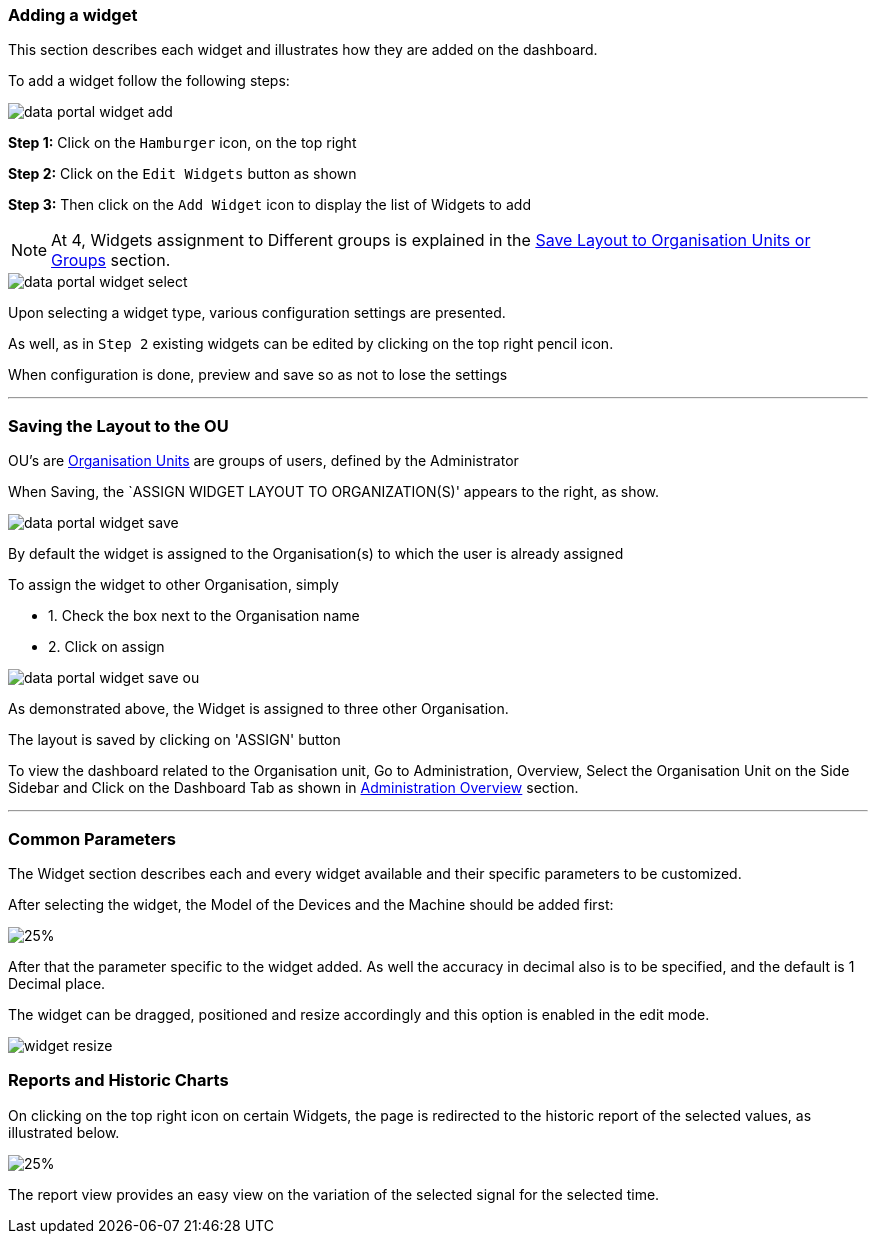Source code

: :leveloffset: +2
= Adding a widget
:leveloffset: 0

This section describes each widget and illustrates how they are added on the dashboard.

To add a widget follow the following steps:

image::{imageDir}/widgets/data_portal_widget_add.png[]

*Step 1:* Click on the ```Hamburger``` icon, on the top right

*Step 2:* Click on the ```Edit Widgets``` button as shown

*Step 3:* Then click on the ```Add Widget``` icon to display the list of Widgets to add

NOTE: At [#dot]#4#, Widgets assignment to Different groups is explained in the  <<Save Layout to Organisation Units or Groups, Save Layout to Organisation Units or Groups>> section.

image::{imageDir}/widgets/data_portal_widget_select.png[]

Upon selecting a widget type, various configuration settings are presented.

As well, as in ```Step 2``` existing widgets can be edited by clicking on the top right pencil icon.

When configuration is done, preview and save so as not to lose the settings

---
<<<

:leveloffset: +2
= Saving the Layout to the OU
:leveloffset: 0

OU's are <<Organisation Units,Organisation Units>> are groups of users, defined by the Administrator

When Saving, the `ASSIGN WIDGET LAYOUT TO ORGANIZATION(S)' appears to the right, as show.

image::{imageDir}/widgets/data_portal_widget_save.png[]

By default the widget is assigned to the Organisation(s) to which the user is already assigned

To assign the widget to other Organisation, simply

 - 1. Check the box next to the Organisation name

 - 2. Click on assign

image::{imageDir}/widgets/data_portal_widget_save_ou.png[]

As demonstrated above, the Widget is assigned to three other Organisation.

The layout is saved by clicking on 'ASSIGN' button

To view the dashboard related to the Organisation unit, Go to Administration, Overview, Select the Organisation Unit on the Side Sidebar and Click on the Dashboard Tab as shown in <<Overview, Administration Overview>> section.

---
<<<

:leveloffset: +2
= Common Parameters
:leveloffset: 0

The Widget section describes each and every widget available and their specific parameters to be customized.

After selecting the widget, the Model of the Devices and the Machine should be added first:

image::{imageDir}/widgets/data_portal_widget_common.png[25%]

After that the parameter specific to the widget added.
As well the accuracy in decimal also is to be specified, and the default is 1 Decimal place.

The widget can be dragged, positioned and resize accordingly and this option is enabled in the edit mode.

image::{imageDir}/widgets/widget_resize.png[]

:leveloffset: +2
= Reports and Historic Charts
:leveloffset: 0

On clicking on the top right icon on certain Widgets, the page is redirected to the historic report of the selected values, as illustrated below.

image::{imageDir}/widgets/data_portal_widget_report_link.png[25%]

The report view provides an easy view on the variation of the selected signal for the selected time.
= = = = = = =
• **Task details**:
In how many lines of the material above does the word "image" occur? Give the number and no other text.

• **Result for this task**:
7